◆ Source records:

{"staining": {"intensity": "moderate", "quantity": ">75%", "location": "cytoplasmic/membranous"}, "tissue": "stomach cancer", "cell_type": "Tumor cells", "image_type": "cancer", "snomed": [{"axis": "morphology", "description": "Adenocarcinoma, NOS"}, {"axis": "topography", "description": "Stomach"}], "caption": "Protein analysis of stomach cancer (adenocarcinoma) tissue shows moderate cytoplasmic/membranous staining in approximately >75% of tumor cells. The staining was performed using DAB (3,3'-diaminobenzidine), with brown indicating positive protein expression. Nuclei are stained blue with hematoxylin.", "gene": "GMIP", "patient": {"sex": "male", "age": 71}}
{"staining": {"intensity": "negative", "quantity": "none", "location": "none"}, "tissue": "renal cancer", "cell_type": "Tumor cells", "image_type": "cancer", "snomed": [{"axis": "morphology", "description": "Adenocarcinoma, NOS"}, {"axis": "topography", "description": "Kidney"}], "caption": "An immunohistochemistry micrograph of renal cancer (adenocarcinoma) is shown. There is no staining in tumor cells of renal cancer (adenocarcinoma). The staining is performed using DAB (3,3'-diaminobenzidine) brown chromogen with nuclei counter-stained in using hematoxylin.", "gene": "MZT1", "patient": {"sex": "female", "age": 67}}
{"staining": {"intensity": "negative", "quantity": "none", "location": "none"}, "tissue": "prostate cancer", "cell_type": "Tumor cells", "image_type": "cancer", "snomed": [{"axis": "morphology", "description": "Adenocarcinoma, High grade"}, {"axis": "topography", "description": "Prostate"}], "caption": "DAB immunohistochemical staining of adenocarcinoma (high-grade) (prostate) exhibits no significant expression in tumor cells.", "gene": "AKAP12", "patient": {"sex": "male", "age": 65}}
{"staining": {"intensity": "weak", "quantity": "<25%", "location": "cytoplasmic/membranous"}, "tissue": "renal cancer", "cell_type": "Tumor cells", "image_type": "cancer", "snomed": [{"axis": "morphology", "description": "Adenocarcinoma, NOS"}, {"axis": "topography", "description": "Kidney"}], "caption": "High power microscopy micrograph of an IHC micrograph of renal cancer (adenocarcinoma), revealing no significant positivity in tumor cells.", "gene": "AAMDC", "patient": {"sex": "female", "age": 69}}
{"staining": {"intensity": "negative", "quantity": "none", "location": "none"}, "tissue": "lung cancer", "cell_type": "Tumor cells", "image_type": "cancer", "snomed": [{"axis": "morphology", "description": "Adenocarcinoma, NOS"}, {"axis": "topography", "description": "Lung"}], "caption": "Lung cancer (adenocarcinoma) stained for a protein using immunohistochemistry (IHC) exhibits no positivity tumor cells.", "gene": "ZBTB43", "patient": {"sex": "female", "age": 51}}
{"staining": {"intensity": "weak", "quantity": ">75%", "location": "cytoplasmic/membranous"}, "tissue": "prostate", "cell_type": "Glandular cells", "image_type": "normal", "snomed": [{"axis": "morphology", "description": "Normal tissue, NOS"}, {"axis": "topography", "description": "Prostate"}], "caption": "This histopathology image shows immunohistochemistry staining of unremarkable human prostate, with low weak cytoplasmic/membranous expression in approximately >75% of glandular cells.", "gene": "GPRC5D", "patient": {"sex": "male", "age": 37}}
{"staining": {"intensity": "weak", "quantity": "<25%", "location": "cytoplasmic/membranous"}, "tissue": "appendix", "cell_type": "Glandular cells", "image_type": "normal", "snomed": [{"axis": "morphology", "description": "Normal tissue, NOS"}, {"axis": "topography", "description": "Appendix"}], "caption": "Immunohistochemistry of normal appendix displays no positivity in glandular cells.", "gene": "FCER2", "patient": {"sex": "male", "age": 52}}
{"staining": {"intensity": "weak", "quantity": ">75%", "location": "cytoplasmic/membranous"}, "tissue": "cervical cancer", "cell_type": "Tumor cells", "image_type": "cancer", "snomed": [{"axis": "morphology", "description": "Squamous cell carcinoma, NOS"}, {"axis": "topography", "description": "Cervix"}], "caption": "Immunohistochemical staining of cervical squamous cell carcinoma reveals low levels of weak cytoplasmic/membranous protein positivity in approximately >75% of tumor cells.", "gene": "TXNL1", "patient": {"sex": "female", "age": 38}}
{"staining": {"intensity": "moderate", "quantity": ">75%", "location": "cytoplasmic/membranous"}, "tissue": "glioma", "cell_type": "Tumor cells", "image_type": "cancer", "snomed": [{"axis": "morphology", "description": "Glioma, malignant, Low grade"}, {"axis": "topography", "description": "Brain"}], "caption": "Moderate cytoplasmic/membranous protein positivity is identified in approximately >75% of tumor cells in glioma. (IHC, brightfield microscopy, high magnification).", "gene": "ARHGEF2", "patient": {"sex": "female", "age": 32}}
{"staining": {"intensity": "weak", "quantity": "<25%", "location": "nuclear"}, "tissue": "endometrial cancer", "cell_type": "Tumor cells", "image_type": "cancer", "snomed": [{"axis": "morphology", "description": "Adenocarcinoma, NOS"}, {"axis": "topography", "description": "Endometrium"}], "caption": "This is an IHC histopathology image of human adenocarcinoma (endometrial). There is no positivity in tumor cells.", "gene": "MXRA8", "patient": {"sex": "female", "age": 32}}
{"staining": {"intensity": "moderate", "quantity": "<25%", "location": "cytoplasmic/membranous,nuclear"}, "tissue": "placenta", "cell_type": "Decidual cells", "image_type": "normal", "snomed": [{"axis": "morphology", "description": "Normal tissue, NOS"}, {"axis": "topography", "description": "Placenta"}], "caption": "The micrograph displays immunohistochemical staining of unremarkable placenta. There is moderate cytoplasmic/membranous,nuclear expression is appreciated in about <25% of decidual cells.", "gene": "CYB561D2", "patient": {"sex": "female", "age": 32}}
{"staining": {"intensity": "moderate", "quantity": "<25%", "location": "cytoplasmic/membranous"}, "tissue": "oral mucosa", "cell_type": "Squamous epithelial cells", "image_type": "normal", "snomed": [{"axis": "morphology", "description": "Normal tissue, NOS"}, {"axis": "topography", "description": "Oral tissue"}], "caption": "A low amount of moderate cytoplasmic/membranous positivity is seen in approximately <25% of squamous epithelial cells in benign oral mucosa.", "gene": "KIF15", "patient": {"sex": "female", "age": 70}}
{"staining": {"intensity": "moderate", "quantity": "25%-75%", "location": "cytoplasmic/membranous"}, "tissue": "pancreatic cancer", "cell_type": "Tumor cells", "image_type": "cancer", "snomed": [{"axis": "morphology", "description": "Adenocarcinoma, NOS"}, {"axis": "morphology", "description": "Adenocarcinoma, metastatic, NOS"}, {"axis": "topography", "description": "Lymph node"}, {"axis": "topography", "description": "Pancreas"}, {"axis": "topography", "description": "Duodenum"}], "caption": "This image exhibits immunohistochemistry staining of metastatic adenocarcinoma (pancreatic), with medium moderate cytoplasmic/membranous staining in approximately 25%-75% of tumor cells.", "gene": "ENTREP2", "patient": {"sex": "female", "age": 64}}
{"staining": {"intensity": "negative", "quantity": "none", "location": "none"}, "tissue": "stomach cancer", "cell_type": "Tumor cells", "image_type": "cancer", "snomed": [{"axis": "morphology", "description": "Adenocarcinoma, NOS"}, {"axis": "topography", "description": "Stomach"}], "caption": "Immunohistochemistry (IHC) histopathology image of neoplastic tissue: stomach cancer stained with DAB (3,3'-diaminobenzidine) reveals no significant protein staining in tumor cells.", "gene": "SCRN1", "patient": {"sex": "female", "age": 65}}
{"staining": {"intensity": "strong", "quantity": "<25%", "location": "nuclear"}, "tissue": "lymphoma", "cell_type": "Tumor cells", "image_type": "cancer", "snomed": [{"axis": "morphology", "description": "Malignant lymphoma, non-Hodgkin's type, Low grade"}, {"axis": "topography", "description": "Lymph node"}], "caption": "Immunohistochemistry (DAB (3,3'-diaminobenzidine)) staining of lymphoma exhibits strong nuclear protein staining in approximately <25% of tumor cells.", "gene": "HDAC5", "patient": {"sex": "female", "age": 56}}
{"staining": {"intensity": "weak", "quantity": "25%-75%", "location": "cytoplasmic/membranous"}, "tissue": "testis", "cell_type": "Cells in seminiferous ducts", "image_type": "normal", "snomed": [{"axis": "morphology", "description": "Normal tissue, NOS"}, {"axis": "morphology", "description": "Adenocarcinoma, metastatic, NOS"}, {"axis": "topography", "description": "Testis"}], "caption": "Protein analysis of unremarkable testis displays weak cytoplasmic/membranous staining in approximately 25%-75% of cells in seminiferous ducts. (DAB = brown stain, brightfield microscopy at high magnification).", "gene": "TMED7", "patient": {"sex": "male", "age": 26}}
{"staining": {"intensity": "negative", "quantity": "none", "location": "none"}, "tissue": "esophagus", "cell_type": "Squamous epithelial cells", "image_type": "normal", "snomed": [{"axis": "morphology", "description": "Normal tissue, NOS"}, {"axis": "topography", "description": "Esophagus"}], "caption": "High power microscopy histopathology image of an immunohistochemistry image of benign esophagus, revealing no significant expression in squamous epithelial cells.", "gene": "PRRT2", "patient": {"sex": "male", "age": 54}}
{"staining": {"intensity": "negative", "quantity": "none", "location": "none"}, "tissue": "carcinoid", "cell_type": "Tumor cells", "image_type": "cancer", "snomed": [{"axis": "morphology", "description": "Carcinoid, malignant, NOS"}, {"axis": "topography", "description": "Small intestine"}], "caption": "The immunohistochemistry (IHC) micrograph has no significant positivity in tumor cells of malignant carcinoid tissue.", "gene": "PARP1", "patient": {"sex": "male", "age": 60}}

◆ Problem statement:
Starting at the line that contains "power microscopy histopathology", retype each line through the end of the listing above and nothing else.

◆ Expected answer:
{"staining": {"intensity": "negative", "quantity": "none", "location": "none"}, "tissue": "esophagus", "cell_type": "Squamous epithelial cells", "image_type": "normal", "snomed": [{"axis": "morphology", "description": "Normal tissue, NOS"}, {"axis": "topography", "description": "Esophagus"}], "caption": "High power microscopy histopathology image of an immunohistochemistry image of benign esophagus, revealing no significant expression in squamous epithelial cells.", "gene": "PRRT2", "patient": {"sex": "male", "age": 54}}
{"staining": {"intensity": "negative", "quantity": "none", "location": "none"}, "tissue": "carcinoid", "cell_type": "Tumor cells", "image_type": "cancer", "snomed": [{"axis": "morphology", "description": "Carcinoid, malignant, NOS"}, {"axis": "topography", "description": "Small intestine"}], "caption": "The immunohistochemistry (IHC) micrograph has no significant positivity in tumor cells of malignant carcinoid tissue.", "gene": "PARP1", "patient": {"sex": "male", "age": 60}}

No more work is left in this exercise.